Case Study: Massive Data Processing in Adobe Experience Platform with Delta Lake

How Adobe built a cost-effective and scalable data pipeline using Delta Lake and Apache Spark to power its Experience Platform.

The Challenge: A Multi-Tenant, Petabyte-Scale Platform

The Adobe Experience Platform unifies data from across Adobe's products to power real-time customer profiles and AI/ML services.
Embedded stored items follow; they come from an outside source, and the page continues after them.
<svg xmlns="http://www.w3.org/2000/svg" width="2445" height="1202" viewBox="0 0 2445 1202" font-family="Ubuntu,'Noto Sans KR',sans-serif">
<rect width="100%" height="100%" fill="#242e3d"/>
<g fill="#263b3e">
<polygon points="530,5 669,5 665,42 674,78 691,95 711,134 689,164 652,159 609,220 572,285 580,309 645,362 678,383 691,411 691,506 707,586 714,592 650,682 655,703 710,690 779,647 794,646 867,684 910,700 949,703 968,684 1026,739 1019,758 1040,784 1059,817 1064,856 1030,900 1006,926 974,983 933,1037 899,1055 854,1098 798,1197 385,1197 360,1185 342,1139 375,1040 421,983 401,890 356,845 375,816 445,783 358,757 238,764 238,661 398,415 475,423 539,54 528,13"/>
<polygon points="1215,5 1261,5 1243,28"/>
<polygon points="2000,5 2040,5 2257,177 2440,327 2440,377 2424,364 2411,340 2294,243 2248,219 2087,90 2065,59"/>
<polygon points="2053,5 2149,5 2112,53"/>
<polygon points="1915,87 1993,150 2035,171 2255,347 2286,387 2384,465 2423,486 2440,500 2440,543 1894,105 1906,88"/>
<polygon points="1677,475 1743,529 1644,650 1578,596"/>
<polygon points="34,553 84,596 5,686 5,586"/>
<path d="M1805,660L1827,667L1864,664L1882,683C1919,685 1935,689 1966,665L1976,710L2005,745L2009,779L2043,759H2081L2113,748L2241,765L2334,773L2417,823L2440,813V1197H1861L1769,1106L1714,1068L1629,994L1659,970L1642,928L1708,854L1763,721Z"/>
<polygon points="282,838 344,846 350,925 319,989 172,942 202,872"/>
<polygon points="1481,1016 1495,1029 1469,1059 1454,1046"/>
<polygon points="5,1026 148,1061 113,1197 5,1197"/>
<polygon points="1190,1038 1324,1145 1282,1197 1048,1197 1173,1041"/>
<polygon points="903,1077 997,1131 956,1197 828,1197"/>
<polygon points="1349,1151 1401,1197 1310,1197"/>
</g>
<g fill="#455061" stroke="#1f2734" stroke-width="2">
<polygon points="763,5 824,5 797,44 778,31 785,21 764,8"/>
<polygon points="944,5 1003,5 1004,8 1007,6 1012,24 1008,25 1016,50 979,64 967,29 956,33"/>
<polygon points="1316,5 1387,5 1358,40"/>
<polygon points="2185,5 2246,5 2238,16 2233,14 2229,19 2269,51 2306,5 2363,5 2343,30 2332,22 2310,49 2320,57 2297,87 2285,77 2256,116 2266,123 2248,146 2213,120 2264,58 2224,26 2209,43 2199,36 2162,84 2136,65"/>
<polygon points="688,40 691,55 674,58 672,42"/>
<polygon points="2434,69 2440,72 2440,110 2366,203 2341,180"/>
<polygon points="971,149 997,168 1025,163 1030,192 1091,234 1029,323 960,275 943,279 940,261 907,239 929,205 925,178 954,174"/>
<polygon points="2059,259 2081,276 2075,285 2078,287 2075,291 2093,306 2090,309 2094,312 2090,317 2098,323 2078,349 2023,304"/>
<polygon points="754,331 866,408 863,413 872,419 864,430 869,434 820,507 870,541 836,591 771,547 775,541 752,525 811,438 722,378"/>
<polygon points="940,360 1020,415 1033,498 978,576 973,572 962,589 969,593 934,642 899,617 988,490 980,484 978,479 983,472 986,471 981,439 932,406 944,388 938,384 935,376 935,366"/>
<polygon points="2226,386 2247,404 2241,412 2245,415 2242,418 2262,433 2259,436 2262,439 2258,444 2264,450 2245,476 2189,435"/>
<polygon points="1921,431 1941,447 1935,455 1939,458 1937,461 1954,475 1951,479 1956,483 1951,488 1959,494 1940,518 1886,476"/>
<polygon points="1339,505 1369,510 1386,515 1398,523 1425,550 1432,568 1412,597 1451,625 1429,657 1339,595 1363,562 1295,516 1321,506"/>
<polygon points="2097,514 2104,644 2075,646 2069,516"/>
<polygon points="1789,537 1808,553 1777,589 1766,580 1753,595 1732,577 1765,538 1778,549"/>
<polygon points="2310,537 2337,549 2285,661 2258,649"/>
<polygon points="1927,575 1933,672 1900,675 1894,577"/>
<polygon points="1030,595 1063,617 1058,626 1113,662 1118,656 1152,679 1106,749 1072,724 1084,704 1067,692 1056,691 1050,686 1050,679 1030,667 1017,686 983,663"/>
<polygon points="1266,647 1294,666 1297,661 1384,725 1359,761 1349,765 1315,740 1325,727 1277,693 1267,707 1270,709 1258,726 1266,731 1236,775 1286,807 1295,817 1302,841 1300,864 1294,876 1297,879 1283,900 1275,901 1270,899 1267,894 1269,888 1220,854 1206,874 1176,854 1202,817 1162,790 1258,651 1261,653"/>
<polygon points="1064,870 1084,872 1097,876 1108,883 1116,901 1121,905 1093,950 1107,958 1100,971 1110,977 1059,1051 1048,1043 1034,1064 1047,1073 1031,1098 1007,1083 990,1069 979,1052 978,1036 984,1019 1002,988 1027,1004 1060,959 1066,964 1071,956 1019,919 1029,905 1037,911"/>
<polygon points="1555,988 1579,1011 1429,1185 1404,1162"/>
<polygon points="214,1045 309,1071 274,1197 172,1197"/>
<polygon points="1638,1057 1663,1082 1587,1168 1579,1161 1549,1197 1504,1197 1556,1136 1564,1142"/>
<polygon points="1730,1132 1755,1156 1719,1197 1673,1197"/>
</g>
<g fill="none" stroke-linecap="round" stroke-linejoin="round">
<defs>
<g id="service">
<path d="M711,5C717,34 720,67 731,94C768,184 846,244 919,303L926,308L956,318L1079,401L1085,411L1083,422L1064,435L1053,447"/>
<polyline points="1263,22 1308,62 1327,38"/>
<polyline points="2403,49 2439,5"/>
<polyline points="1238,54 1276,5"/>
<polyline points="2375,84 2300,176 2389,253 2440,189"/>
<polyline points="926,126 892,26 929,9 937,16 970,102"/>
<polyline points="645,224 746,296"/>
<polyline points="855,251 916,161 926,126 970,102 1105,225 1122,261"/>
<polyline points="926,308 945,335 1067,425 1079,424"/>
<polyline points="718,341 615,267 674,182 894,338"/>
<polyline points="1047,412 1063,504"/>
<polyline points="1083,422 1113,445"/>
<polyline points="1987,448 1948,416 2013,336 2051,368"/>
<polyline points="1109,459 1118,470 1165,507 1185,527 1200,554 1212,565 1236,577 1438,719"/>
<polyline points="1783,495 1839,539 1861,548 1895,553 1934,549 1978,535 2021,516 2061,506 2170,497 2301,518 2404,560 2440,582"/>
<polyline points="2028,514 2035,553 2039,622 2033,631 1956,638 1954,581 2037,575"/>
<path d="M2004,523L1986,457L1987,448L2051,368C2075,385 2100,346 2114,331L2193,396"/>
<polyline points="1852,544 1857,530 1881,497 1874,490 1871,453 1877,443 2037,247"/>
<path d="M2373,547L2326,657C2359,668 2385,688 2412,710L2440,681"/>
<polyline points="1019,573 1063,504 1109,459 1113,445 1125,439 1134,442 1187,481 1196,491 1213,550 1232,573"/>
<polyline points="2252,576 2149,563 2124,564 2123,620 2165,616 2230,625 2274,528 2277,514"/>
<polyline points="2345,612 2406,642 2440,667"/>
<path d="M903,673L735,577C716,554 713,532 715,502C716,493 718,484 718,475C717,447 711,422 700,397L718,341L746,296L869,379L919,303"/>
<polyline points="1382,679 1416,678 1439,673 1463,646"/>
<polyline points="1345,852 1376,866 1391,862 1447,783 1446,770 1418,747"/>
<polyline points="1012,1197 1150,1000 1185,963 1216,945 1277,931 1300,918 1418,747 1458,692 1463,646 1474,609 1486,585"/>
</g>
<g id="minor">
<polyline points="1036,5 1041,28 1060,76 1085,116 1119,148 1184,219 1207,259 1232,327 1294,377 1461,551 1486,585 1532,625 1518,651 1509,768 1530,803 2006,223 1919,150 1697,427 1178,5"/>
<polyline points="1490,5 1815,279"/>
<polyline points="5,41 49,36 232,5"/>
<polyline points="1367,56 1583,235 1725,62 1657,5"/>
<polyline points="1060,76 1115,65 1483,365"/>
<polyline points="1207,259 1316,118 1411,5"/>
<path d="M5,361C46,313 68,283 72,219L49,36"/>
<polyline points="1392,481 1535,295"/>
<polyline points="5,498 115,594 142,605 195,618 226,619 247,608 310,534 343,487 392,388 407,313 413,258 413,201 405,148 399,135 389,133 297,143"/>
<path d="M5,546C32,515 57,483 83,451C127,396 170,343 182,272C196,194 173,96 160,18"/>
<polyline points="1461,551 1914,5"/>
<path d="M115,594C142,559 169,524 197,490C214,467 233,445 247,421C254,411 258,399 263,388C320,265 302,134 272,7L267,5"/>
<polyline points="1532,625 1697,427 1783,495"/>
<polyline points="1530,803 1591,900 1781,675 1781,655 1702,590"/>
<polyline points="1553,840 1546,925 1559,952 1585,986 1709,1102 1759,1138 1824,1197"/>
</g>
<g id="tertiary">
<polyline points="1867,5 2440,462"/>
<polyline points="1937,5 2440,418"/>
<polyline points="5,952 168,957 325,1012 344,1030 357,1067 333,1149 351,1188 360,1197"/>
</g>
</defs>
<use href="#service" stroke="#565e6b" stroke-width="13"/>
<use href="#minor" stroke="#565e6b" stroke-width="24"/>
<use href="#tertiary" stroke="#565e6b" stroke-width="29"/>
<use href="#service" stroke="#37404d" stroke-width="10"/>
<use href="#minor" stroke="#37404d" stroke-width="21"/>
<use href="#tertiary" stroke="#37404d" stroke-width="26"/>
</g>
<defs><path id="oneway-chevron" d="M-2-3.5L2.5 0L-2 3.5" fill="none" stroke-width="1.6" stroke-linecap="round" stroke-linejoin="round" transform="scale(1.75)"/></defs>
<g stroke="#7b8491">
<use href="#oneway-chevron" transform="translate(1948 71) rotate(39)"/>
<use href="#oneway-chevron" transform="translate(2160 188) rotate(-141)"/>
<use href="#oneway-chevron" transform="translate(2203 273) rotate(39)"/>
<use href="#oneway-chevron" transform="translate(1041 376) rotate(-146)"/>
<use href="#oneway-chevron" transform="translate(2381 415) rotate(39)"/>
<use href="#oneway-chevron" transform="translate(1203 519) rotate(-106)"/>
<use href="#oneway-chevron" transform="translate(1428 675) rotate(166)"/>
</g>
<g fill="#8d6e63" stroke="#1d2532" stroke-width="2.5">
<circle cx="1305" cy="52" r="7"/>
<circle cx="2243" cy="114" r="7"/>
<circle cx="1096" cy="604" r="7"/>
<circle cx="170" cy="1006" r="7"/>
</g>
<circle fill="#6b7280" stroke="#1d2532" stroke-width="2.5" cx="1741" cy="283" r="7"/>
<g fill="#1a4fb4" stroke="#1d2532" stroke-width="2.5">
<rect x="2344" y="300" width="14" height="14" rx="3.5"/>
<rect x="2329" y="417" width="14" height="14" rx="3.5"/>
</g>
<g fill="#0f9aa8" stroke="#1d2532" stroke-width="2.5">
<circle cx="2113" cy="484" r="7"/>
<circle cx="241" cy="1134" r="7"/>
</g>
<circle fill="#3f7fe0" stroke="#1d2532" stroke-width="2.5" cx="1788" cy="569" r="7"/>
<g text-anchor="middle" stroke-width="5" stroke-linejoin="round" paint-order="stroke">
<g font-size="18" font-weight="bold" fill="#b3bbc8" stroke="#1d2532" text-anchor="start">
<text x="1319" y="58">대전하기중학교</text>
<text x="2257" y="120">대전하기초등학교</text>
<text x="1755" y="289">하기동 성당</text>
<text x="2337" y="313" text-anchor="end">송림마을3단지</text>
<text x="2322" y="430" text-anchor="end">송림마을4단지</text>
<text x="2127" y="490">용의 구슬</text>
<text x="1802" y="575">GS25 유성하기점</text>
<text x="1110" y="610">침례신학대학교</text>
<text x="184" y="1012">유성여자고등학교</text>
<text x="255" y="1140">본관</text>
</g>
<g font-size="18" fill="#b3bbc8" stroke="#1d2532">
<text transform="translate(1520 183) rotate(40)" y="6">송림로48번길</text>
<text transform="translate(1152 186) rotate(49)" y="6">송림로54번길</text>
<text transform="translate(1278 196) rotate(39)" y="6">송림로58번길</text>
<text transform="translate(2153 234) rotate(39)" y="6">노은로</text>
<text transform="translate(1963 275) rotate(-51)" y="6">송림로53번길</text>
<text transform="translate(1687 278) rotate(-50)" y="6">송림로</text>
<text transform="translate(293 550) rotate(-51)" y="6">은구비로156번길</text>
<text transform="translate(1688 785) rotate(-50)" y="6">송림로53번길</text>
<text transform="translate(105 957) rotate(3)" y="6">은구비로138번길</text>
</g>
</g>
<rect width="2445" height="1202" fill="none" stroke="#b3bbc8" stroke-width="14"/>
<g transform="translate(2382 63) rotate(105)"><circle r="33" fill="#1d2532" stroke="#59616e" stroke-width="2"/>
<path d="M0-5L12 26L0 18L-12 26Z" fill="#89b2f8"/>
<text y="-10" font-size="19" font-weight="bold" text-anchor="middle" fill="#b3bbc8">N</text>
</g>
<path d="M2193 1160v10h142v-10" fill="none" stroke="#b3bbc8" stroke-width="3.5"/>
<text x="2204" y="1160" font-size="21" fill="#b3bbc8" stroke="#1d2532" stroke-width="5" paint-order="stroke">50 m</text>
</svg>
The platform needed to:

  • Process petabytes of data daily from thousands of tenants.
  • Ensure data quality and reliability for both streaming and batch data.
  • Provide a scalable and cost-effective solution for data transformation and enrichment.
  • Handle the "small file problem" caused by ingesting data from many different sources.

The Architecture: A Lakehouse Built on Delta Lake

Adobe's solution is a classic Lakehouse architecture, with Delta Lake and Apache Spark on Databricks at its core.

graph TD subgraph "Data Ingestion" A[Streaming Sources] --> B(Kafka); C[Batch Sources] --> D[ADLS Gen2]; B & D --> E{Databricks Ingestion Jobs}; end subgraph "Lakehouse Processing" E --> F[Bronze Delta Tables]; F --> G(ETL with Spark & Delta); G --> H[Silver Delta Tables]; H --> I(Data Enrichment & Aggregation); I --> J[Gold Delta Tables]; end subgraph "Serving Layer" J --> K(Adobe Experience Platform Services); J --> L(BI & Reporting); end
  1. Ingestion: Streaming and batch data is ingested into a landing zone.
  2. Bronze Layer: The raw data is ingested into Bronze Delta tables, providing an immutable, versioned copy of the source data.
  3. Silver Layer: ETL jobs running on Databricks read from the Bronze tables, perform cleaning, filtering, and schema enforcement, and write the results to Silver Delta tables.
  4. Gold Layer: The Silver data is further enriched, aggregated, and joined to create business-level Gold tables that are optimized for specific use cases, such as powering the real-time customer profile.

Key Technical Details & Learnings

  • ACID Transactions with Delta Lake: Delta Lake's ACID properties were critical for ensuring data reliability and consistency, especially in a multi-tenant environment with concurrent reads and writes.
  • Solving the Small File Problem: Delta Lake's `OPTIMIZE` command, particularly the `ZORDER` option, was used to compact small files into larger ones and co-locate related information, which significantly improved query performance.
  • Time Travel for Debugging and Auditing: The ability to query previous versions of a Delta table (Time Travel) was invaluable for debugging data issues and for auditing data changes over time.
  • Scalability with Databricks: The elastic nature of Databricks clusters allowed Adobe to scale their processing resources up and down to meet the demands of their petabyte-scale workloads, optimizing for both performance and cost.